Yes, it’s more about edges than about nodes. So I decided the original naming was a mistake. So now Cucka[rt]ooN indeed has 2^N edges and 2^(N+1) nodes.

In yesterday’s governance meeting, it was decided to relax the Asic Friendly (AF) PoW from cuckatoo32+ to cuckatoo31+, while keeping the linear growth over time. I edited the above post and added an [UPDATED] mark to reflect this.

for ASICs:

  • Takes 2^k GB after 2^(1+k) years, by phasing out smaller sizes

Does it mean that Cuckatoo will increase edges to 2^(31+k) after 2^(1+k) years?

No; after 2^k years, cuckatoo(31+k) starts getting phased out; and after completing phase out in 7 to 8 months, cuckatoo(31+k+1) will be the new minimum.

This isn’t very ASIC friendly, bricking hardware designed for a smaller graph.

it’s done to ensure that the PoW remains bottlenecked by memory IO.

Early generation ASICs are likely to be obsoleted by subsequent generations, and thus have a limited shelf life anyway. One would hope that an ASIC handles at least one size up, similar to how ethash miners had to cope with an increasing DAG size.

The bricking problem will lessen over time as the size bumps are exponentially spaced…

Increasing the graph size does not change the memory-to-compute ratio at all. No matter the graph size, the number of trimmed edges to/from memory is a fixed percentage of the number of siphashes generated.

Doubling the number of siphashes approximately doubles the die area of the chip and doubles the number of DRAM chips required. Bandwidth is related to the number of DRAM chips and the number of pins you can fit on an ASIC, which is also related to die area. So you’re not really changing anything other than doubling everything evenly. It does not make things any more or less “memory bound.”
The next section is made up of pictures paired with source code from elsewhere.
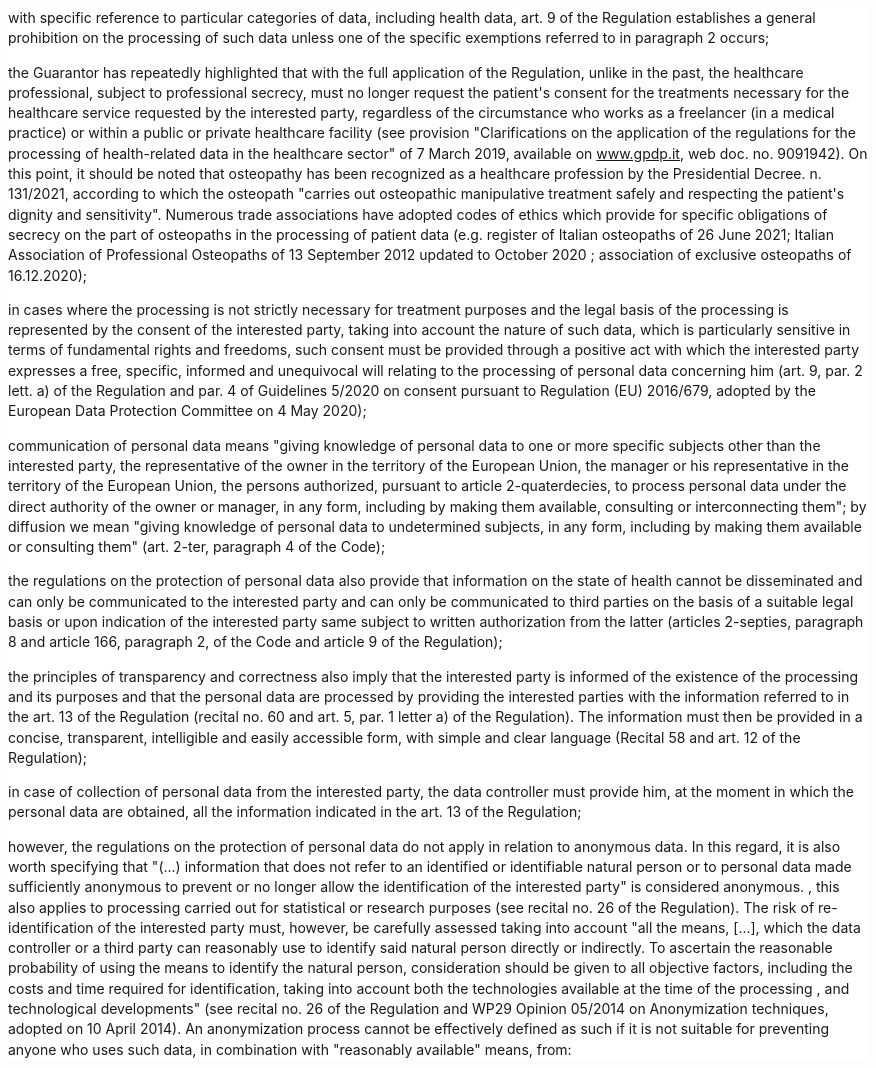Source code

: with specific reference to particular categories of data, including health data, art. 9 of the Regulation establishes a general prohibition on the processing of such data unless one of the specific exemptions referred to in paragraph 2 occurs;

the Guarantor has repeatedly highlighted that with the full application of the Regulation, unlike in the past, the healthcare professional, subject to professional secrecy, must no longer request the patient's consent for the treatments necessary for the healthcare service requested by the interested party, regardless of the circumstance who works as a freelancer (in a medical practice) or within a public or private healthcare facility (see provision "Clarifications on the application of the regulations for the processing of health-related data in the healthcare sector" of 7 March 2019, available on www.gpdp.it, web doc. no. 9091942). On this point, it should be noted that osteopathy has been recognized as a healthcare profession by the Presidential Decree. n. 131/2021, according to which the osteopath "carries out osteopathic manipulative treatment safely and respecting the patient's dignity and sensitivity". Numerous trade associations have adopted codes of ethics which provide for specific obligations of secrecy on the part of osteopaths in the processing of patient data (e.g. register of Italian osteopaths of 26 June 2021; Italian Association of Professional Osteopaths of 13 September 2012 updated to October 2020 ; association of exclusive osteopaths of 16.12.2020);

in cases where the processing is not strictly necessary for treatment purposes and the legal basis of the processing is represented by the consent of the interested party, taking into account the nature of such data, which is particularly sensitive in terms of fundamental rights and freedoms, such consent must be provided through a positive act with which the interested party expresses a free, specific, informed and unequivocal will relating to the processing of personal data concerning him (art. 9, par. 2 lett. a) of the Regulation and par. 4 of Guidelines 5/2020 on consent pursuant to Regulation (EU) 2016/679, adopted by the European Data Protection Committee on 4 May 2020);

communication of personal data means "giving knowledge of personal data to one or more specific subjects other than the interested party, the representative of the owner in the territory of the European Union, the manager or his representative in the territory of the European Union, the persons authorized, pursuant to article 2-quaterdecies, to process personal data under the direct authority of the owner or manager, in any form, including by making them available, consulting or interconnecting them"; by diffusion we mean "giving knowledge of personal data to undetermined subjects, in any form, including by making them available or consulting them" (art. 2-ter, paragraph 4 of the Code);

the regulations on the protection of personal data also provide that information on the state of health cannot be disseminated and can only be communicated to the interested party and can only be communicated to third parties on the basis of a suitable legal basis or upon indication of the interested party same subject to written authorization from the latter (articles 2-septies, paragraph 8 and article 166, paragraph 2, of the Code and article 9 of the Regulation);

the principles of transparency and correctness also imply that the interested party is informed of the existence of the processing and its purposes and that the personal data are processed by providing the interested parties with the information referred to in the art. 13 of the Regulation (recital no. 60 and art. 5, par. 1 letter a) of the Regulation). The information must then be provided in a concise, transparent, intelligible and easily accessible form, with simple and clear language (Recital 58 and art. 12 of the Regulation);

in case of collection of personal data from the interested party, the data controller must provide him, at the moment in which the personal data are obtained, all the information indicated in the art. 13 of the Regulation;

however, the regulations on the protection of personal data do not apply in relation to anonymous data. In this regard, it is also worth specifying that "(...) information that does not refer to an identified or identifiable natural person or to personal data made sufficiently anonymous to prevent or no longer allow the identification of the interested party" is considered anonymous. , this also applies to processing carried out for statistical or research purposes (see recital no. 26 of the Regulation). The risk of re-identification of the interested party must, however, be carefully assessed taking into account "all the means, \[...\], which the data controller or a third party can reasonably use to identify said natural person directly or indirectly. To ascertain the reasonable probability of using the means to identify the natural person, consideration should be given to all objective factors, including the costs and time required for identification, taking into account both the technologies available at the time of the processing , and technological developments" (see recital no. 26 of the Regulation and WP29 Opinion 05/2014 on Anonymization techniques, adopted on 10 April 2014). An anonymization process cannot be effectively defined as such if it is not suitable for preventing anyone who uses such data, in combination with "reasonably available" means, from:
These are completely different situations. The DAG grows slowly and only requires a little planning to have enough total DRAM on board. This is cheap and easy, and the fundamental on-chip algorithm doesn’t change. You don’t have to print new chips.

For a lean-mining ASIC, doubling the graph size means you throw away your old hardware and go through the entire fabrication process again, with new chips that are 2x the size, possibly on a different process. Moving from 16nm to 7nm for example is not trivial! It requires considerable physical design work, even if the algorithm and RTL doesn’t change.

Increasing the DAG has no impact on ASIC’s, which need only a variable for “DAG size” in them. Increasing Cuckoo’s graph size completely bricks a lean-miner ASIC because it needs to double its SRAM for trim counters. There is absolutely no way anyone would put double the SRAM on their chip to support future graph sizes. It’s hella expensive and those future sizes are not even possible with current fabrication processes.

Why do you care about being memory bound anyway? Requiring large amounts of bandwidth to DRAM is a technique for preventing ASICs, not encouraging them.

If you really want to be ASIC-friendly, why not just use FNV hash? It’s soooo simple; even a junior developer can write an optimized miner for it. Same for ASIC design. Simple solvers mean a low barrier to entry, which means a highly commoditized market where miners, both GPUs and ASICs, have low costs and low dev fees.